2022 AMC 12A Problems/Problem 5

Revision as of 12:26, 12 November 2022 by Jamesl123456 (talk | contribs) (Solution 2 (Stars and Bars))

Problem

The $\textit{taxicab distance}$ between points $(x_1, y_1)$ and $(x_2, y_2)$ in the coordinate plane is given by $|x_1 - x_2| + |y_1 - y_2|$. For how many points $P$ with integer coordinates is the taxicab distance between $P$ and the origin less than or equal to $20$?

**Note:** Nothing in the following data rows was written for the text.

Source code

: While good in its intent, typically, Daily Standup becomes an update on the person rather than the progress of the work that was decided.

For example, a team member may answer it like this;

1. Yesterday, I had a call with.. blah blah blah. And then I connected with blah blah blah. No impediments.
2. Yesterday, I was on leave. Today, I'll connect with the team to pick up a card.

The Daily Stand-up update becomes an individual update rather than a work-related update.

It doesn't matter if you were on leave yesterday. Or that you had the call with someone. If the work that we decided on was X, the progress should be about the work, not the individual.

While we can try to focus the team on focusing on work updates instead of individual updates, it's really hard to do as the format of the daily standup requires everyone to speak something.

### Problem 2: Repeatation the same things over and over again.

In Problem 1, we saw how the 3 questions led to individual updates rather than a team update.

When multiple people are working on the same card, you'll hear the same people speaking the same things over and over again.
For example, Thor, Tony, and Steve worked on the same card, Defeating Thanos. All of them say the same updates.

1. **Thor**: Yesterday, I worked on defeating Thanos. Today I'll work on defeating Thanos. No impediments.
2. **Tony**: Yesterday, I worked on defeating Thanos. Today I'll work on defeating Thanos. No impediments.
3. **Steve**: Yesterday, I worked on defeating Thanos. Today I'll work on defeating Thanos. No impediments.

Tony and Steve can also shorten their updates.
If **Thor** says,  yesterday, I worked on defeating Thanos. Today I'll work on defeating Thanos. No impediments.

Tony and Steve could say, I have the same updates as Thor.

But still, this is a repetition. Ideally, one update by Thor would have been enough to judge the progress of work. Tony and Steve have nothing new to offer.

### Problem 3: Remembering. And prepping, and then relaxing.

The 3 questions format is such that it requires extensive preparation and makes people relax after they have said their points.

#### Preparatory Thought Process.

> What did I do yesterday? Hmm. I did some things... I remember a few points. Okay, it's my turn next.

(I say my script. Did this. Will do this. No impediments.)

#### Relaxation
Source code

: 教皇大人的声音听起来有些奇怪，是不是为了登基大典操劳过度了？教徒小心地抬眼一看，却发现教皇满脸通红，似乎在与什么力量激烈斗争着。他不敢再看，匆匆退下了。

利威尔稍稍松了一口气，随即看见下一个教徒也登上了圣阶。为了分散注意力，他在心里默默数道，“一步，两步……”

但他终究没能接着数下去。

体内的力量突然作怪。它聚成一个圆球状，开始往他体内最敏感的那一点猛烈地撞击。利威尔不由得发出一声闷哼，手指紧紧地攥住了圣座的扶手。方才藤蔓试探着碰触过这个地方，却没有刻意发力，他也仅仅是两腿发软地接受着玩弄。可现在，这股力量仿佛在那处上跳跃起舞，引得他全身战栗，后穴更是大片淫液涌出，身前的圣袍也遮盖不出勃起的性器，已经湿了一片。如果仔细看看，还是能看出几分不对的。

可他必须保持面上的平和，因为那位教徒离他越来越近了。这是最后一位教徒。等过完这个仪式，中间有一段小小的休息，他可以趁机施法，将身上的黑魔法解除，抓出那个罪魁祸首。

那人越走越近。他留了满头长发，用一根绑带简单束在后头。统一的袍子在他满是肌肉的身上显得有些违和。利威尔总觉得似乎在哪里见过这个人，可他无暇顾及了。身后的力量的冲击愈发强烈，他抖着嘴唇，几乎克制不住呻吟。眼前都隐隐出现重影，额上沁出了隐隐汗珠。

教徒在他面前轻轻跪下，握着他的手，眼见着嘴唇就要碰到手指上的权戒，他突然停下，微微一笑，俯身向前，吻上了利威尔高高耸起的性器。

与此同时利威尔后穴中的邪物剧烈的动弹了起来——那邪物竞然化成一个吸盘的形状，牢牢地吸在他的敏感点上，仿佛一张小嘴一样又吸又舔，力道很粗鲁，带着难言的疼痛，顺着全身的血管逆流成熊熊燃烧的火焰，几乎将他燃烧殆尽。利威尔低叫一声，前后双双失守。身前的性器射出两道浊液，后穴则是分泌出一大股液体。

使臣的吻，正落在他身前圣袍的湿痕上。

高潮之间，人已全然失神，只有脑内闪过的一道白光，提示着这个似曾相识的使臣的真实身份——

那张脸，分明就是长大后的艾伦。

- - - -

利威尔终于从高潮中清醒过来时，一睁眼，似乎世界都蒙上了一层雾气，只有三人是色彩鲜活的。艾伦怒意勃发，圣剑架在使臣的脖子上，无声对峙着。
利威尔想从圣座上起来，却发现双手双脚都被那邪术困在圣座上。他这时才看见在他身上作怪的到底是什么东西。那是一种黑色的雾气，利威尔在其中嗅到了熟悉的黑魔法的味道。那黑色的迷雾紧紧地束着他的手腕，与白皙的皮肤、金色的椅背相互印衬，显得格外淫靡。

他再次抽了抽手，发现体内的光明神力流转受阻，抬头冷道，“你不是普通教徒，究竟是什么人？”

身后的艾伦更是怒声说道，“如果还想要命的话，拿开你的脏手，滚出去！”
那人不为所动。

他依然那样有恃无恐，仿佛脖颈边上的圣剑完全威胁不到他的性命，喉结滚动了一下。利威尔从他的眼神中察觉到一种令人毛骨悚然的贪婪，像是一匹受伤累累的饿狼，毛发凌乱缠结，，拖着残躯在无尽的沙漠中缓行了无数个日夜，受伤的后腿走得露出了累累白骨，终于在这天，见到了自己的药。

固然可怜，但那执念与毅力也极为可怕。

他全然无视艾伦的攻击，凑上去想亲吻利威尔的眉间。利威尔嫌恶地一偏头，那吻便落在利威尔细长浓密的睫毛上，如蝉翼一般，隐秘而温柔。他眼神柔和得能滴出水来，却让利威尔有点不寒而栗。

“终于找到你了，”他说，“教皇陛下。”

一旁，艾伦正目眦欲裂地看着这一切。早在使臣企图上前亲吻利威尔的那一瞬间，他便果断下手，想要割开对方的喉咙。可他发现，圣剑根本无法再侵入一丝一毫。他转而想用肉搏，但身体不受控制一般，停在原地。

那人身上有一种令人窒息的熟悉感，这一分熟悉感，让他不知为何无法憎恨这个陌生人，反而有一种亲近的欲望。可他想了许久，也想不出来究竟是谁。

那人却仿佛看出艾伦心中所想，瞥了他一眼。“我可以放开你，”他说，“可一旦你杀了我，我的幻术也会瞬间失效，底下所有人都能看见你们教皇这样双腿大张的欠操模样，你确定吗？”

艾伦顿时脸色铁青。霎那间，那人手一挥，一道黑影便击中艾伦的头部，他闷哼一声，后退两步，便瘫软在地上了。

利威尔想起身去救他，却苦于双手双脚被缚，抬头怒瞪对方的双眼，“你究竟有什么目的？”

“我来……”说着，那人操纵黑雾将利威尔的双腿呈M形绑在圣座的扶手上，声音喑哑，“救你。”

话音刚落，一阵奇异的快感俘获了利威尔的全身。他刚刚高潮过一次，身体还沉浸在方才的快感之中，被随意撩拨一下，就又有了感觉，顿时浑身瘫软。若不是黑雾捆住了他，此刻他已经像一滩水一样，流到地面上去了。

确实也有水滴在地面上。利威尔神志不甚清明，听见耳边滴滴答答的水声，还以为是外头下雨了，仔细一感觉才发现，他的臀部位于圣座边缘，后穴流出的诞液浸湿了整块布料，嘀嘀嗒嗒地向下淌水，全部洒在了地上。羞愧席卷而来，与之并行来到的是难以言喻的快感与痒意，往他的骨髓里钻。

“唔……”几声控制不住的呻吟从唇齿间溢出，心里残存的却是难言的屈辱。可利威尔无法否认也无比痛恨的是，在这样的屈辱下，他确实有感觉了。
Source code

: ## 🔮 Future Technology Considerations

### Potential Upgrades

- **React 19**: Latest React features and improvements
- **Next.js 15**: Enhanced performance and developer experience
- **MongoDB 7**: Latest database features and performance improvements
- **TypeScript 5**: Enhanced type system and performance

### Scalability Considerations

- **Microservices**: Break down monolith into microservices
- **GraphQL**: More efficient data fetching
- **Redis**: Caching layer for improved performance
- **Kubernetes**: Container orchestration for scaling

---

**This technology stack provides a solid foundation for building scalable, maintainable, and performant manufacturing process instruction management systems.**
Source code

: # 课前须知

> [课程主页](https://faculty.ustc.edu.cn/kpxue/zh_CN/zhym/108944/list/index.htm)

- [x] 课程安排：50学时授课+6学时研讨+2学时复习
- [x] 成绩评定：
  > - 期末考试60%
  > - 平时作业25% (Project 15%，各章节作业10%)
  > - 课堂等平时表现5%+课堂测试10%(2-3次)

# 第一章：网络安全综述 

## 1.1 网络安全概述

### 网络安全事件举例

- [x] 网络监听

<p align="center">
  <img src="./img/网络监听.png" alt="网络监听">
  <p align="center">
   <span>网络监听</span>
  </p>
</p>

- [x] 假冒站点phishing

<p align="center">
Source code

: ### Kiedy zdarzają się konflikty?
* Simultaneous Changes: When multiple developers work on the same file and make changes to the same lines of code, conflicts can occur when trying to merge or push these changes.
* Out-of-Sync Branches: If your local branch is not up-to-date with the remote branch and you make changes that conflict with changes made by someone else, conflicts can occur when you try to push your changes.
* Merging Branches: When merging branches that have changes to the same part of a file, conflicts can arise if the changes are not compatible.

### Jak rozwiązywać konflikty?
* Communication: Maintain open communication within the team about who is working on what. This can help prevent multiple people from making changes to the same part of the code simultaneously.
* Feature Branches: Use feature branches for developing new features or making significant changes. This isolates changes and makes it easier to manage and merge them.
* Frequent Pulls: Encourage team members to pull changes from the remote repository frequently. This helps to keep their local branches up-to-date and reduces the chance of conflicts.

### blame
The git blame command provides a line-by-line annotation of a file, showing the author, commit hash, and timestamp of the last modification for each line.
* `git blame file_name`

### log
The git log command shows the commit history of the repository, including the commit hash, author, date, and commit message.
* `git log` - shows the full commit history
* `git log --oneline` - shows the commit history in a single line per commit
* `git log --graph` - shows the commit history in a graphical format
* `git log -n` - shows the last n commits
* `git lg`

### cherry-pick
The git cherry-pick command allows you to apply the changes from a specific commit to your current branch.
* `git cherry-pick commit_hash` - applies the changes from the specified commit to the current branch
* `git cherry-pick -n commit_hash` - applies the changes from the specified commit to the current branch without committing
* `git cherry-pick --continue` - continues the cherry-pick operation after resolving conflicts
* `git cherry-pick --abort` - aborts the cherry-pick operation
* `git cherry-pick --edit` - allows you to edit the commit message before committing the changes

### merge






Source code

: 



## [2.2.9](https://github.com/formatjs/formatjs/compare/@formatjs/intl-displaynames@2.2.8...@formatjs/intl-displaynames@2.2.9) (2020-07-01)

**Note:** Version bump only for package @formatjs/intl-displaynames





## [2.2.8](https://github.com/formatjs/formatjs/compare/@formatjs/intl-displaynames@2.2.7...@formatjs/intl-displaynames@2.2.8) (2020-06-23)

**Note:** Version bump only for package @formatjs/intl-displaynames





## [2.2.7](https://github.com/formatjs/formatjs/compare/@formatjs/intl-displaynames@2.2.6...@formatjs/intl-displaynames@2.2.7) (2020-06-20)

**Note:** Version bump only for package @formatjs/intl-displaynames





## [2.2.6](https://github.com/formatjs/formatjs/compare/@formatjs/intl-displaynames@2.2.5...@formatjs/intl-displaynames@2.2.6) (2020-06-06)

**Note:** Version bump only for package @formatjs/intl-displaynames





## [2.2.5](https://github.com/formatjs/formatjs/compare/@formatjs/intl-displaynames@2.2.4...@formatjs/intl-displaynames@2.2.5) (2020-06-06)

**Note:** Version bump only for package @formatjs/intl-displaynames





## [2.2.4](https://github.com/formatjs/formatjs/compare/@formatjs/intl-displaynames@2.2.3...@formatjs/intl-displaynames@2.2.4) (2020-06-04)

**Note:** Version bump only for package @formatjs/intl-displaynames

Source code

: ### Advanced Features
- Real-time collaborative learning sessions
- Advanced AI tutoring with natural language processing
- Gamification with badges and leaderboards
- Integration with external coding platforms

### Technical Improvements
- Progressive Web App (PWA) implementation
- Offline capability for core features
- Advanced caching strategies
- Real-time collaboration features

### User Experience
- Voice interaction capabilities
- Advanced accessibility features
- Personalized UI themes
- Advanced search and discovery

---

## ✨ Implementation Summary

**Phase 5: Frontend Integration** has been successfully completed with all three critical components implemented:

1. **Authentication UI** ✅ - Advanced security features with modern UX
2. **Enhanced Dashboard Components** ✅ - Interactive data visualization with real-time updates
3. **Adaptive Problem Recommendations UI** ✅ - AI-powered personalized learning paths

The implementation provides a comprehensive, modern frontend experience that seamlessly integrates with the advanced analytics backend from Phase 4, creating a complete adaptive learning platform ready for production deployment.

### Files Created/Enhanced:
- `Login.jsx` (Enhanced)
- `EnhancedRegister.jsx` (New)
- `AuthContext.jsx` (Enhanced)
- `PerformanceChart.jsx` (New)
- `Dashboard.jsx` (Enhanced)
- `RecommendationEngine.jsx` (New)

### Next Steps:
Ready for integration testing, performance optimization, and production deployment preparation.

$\textbf{(A)} \, 441 \qquad\textbf{(B)} \, 761 \qquad\textbf{(C)} \, 841 \qquad\textbf{(D)} \, 921  \qquad\textbf{(E)} \, 924$

Solution 1 (Pick's Theorem)

Let $P = (x, y)$. Since the problem asks for taxicab distances from the origin, we want $|x| + |y| \le 20$. The graph of all solutions to this equation on the $xy$-plane is a square with vertices at $(0, \pm 20)$ and $(\pm 20, 0)$ (In order to prove this, one can divide the sections of this graph into casework on the four quadrants, and tie together the resulting branches.) We want the number of lattice points on the border of the square and inside the square. Each side of the square goes through an equal number of lattice points, so if we focus on one side going from $(0,20)$ to $(20, 0)$, we can see that it goes through $21$ points in total. In addition, each of the vertices gets counted twice, so the total number of border points is $21\cdot4 - 4 = 80$. Also, the area of the square is $800$, so when we plug this information inside Pick's theorem, we get $800 = i + \frac{80}{2} - 1 \implies i = 761$. Then our answer is $761+80 = \boxed{\textbf{(C)} \, 841}.$

~ Oxymoronic15

Solution 2 (Stars and Bars)

Instead of considering all points with integer coordinates, first consider points with nonnegative coordinates only. Then, we want $x + y \le 20$. Note that we can introduce a third variable, say $z$, such that $z = 20 - (x + y)$. Note that counting the ways to have $x + y + z = 20$ is the same as counting the ways to have $x + y \le 20$. Therefore, by stars and bars, there are $\dbinom{20 + 3 - 1}{3 - 1} = 231$ solutions with nonnegative integer coordinates.

Then, we can copy our solutions over to the other four quadrants. First, so as not to overcount, we remove all points on the axes. There are $20 + 20 + 1 = 41$ such points with nonnegative integer coordinates. Then we multiply the $190$ remaining points by $4$ to get $760$ points that are not on the axes. Then, we can add back the $41$ nonnegative points on the axes, as well as the $40$ other points with negative coordinates to get $760 + 41 + 40 = \boxed{\textbf{(C)} \, 841}.$